Question

The acceleration due to gravity on the earth's surface at the poles is $g$ and angular veocity of the earth about the axis passing through the pole is $\omega$. An object is weight at the equator and at a height $h$ above the poles by using a spring balance. If the weight are found to be same, then $h$ is
($h<<R$, where $R$, where $R$ is the radius of the earth)

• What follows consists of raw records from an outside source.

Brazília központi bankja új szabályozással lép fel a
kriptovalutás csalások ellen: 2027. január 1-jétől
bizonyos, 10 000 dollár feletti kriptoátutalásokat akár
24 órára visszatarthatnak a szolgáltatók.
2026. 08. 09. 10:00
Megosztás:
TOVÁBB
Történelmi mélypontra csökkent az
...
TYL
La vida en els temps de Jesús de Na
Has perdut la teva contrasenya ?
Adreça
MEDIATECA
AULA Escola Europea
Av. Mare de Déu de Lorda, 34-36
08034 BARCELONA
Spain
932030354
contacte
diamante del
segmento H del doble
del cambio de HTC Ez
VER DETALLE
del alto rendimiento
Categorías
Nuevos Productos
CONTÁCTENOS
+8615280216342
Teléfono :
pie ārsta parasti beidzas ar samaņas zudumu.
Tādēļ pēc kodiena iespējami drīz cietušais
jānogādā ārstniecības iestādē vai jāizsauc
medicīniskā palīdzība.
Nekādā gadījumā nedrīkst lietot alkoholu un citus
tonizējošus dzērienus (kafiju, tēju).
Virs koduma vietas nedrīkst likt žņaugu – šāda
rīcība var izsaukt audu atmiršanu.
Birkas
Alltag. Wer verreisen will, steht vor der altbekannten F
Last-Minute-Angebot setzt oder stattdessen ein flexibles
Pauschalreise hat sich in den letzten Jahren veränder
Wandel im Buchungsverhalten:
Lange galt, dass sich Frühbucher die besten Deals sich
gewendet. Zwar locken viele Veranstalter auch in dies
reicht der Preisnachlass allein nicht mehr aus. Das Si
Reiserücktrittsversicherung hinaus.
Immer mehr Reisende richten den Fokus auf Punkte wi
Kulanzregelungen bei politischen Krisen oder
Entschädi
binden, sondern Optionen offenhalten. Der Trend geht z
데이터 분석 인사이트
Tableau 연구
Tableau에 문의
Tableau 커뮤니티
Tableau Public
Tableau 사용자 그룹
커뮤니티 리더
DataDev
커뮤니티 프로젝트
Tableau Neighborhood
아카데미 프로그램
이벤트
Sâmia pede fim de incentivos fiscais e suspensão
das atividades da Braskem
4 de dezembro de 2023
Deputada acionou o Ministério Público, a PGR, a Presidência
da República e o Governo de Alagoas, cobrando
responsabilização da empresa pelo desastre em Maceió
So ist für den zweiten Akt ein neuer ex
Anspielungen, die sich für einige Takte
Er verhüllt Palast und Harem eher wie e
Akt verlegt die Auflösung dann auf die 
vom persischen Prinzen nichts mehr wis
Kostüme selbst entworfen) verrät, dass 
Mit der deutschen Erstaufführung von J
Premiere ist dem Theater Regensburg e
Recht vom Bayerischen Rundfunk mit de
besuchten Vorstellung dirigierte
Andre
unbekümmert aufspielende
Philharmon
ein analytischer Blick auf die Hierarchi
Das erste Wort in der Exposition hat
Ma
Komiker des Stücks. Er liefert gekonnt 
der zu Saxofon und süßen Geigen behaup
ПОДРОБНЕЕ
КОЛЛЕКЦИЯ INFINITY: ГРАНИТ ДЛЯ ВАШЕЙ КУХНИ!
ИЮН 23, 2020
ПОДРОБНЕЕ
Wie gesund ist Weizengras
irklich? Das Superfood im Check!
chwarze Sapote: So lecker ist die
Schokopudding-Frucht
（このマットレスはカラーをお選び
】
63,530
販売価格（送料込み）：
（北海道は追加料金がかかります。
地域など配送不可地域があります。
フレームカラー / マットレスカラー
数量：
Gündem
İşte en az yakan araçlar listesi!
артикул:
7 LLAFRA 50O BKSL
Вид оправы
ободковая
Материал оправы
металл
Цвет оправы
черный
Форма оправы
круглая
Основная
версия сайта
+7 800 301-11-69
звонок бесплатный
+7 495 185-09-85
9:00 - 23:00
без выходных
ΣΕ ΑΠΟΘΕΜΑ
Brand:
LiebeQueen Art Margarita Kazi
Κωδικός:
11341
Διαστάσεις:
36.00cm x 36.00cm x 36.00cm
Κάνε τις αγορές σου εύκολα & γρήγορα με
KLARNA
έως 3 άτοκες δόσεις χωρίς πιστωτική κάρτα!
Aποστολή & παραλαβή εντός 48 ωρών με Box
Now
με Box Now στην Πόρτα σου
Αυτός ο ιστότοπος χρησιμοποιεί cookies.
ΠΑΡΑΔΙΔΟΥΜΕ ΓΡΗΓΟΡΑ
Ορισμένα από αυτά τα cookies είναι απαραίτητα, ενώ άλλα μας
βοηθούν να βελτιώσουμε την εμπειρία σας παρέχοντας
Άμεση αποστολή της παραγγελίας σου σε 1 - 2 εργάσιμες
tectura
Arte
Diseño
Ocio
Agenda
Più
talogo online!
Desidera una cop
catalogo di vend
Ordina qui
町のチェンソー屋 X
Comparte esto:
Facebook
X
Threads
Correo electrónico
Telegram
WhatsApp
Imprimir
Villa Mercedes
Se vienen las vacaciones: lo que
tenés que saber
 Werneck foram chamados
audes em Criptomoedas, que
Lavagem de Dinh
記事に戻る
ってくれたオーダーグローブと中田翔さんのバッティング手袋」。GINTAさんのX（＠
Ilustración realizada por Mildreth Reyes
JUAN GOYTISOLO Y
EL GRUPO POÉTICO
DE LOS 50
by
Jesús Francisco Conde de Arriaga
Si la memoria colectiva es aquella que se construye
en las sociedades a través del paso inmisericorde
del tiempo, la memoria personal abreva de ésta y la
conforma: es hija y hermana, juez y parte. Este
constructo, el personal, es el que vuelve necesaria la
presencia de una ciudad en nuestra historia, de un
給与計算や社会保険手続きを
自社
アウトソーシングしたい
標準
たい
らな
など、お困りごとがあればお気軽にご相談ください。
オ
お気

• A. $\frac{R^2{\omega }^2}{2g}$
• B. $\frac{R^2{\omega }^2}{g}$
• C. $\frac{R^2{\omega }^2}{4g}$
• D. $\frac{R^2{\omega }^2}{8g}$

Answer 1

The correct option is A $\frac{R^2{\omega }^2}{2g}$

Value of $g$ at equator, $g_A=g-R{\omega }^2$
value of $g$ at height $h$ above the pole,

$g_B=g(1-\frac{2h}{R})$
As object weighed equally at the equator and poles, it means $g$ is same at these places.

$g_A=g_B$
$\Rightarrow g-R{\omega }^2=g(1-\frac{2h}{R})$
$\Rightarrow R{\omega }^2=\frac{2gh}{R}\Rightarrow h=\frac{R^2{\omega }^2}{2g}$